● **Material del ejercicio**:
────────────────────────────────────────
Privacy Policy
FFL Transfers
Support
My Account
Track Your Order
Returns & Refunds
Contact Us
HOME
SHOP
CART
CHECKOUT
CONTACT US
────────────────────────────────────────
● **Tarea pendiente**: Organiza las líneas de arriba como una lista JSON de cadenas, con una cadena por cada línea y sin incluir las que estén en blanco.

● **Solución del ejercicio**:
[
  "Privacy Policy",
  "FFL Transfers",
  "Support",
  "My Account",
  "Track Your Order",
  "Returns & Refunds",
  "Contact Us",
  "HOME",
  "SHOP",
  "CART",
  "CHECKOUT",
  "CONTACT US"
]